START Excerpted text

Signal processing and feature engineering for automated Multi-Type damage assessment of wind turbine blades via Machine vision

Ensuring the structural integrity of wind turbine blades (WTBs) is paramount for operational safety and optimal energy generation, yet diagnosing the diverse range of potential damages incurred during service presents significant challenges for conventional inspection techniques. Reliable and automated damage assessment is crucial for effective condition monitoring. This paper presents an automated diagnostic approach leveraging machine vision, focusing specifically on robust signal processing and tailored feature engineering to address these challenges. The proposed pipeline integrates several key stages: (i) optimized image segmentation employing a combination of K-Means clustering and OTSU thresholding to effectively isolate potential damage regions even against variable backgrounds found in field images; (ii) refined morphological closing operations, incorporating a minimum connected domain area threshold (a), specifically designed to suppress imaging noise and artifacts common in UAV-captured WTB imagery while preserving true damage contours; and (iii) extraction of a carefully selected set of geometric and grayscale features, engineered to capture the distinct morphological and textural characteristics of different damage types. Based on these engineered features, a rule-based classifier achieves accurate localization and subsequent classification of five critical WTB damage types: sand holes, excoriations, cracks, oil stains, and breakage. Experimental validation performed on a comprehensive dataset of 1250 blade images, including samples augmented to simulate challenging real-world conditions, demonstrates the effectiveness of the approach, achieving an average detection and classification accuracy of 91.00%. This integrated machine vision system offers a valuable tool for automated WTB condition monitoring, facilitating more efficient, objective, and potentially earlier identification of various damage modes, thereby supporting informed maintenance strategies and enhancing wind farm reliability.

END Excerpted text

Do these statements agree with the abstract on wind turbine blade damage? Answer yes or no for each, quoting the deciding words. (a) The segmentation stage combines K-Means clustering with OTSU thresholding. (b) The rule-based classifier distinguishes four damage types. (c) The approach reached an average detection and classification accuracy of 95%. The material after this point is separate from the abstract on wind turbine blade damage.

START Supplied entries

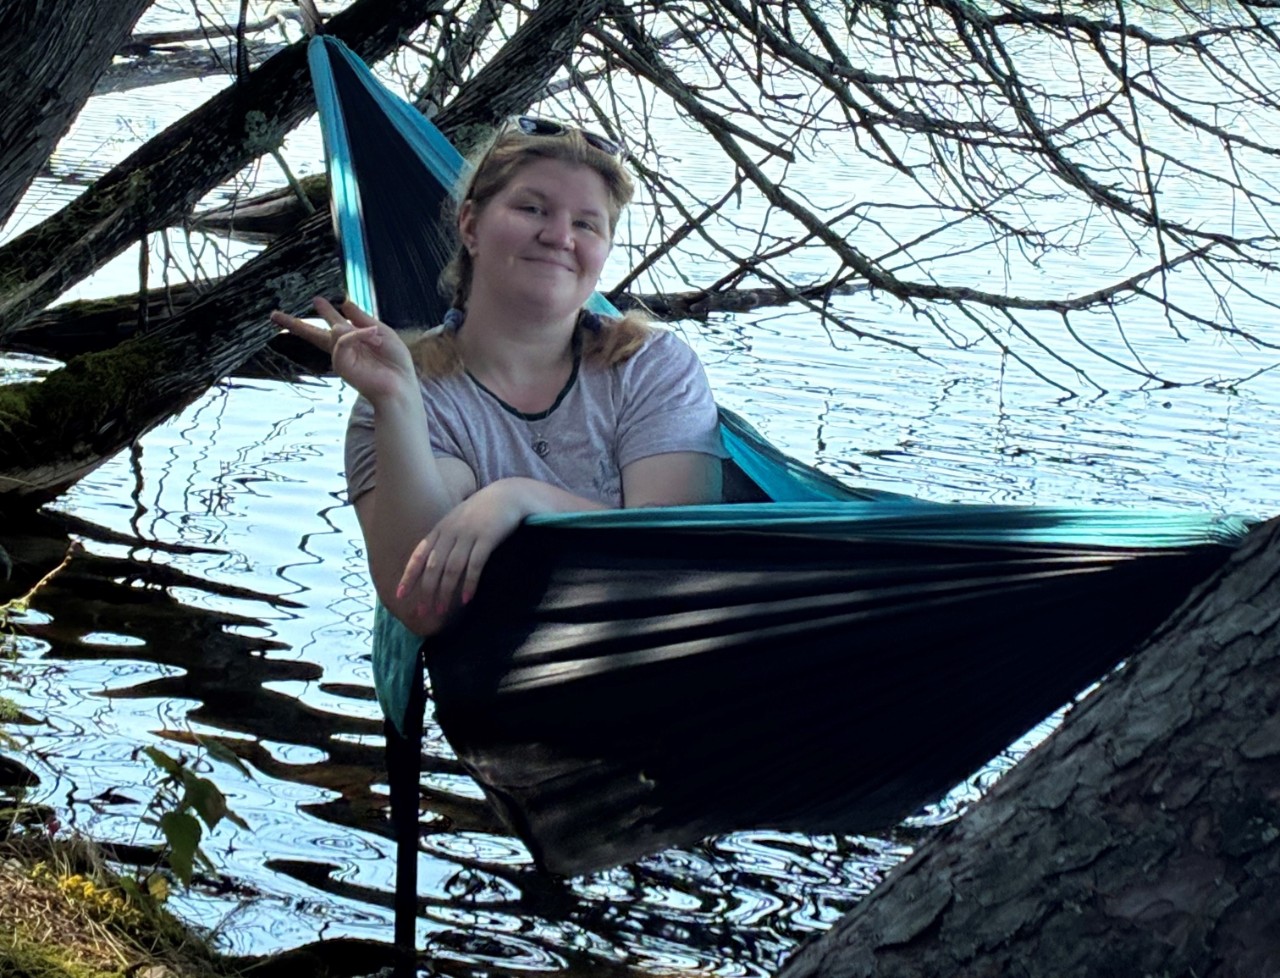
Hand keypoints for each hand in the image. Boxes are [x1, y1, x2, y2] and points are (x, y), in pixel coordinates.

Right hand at [270, 297, 415, 401]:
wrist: (400, 383)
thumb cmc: (395, 362)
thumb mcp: (382, 333)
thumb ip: (363, 319)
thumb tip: (345, 303)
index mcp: (354, 340)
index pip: (335, 323)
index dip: (325, 312)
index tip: (315, 301)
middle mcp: (343, 349)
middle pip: (313, 333)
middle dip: (294, 324)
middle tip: (274, 315)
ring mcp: (340, 357)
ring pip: (334, 332)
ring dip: (357, 331)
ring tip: (375, 341)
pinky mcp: (340, 364)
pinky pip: (342, 340)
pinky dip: (356, 335)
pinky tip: (372, 337)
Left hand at [396, 480, 529, 620]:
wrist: (507, 495)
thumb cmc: (481, 512)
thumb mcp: (457, 521)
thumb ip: (444, 539)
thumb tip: (431, 565)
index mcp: (440, 530)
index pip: (419, 555)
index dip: (408, 576)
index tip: (400, 595)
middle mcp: (450, 532)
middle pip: (433, 566)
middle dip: (426, 591)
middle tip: (423, 613)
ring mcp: (468, 535)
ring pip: (451, 568)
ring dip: (445, 592)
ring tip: (442, 610)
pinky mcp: (487, 538)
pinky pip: (475, 565)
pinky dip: (469, 583)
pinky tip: (466, 599)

END Supplied entries

**Answer space**
(a) Yes: "a combination of K-Means clustering and OTSU thresholding"
(b) No: "five critical WTB damage types: sand holes, excoriations, cracks, oil stains, and breakage"
(c) No: "achieving an average detection and classification accuracy of 91.00%"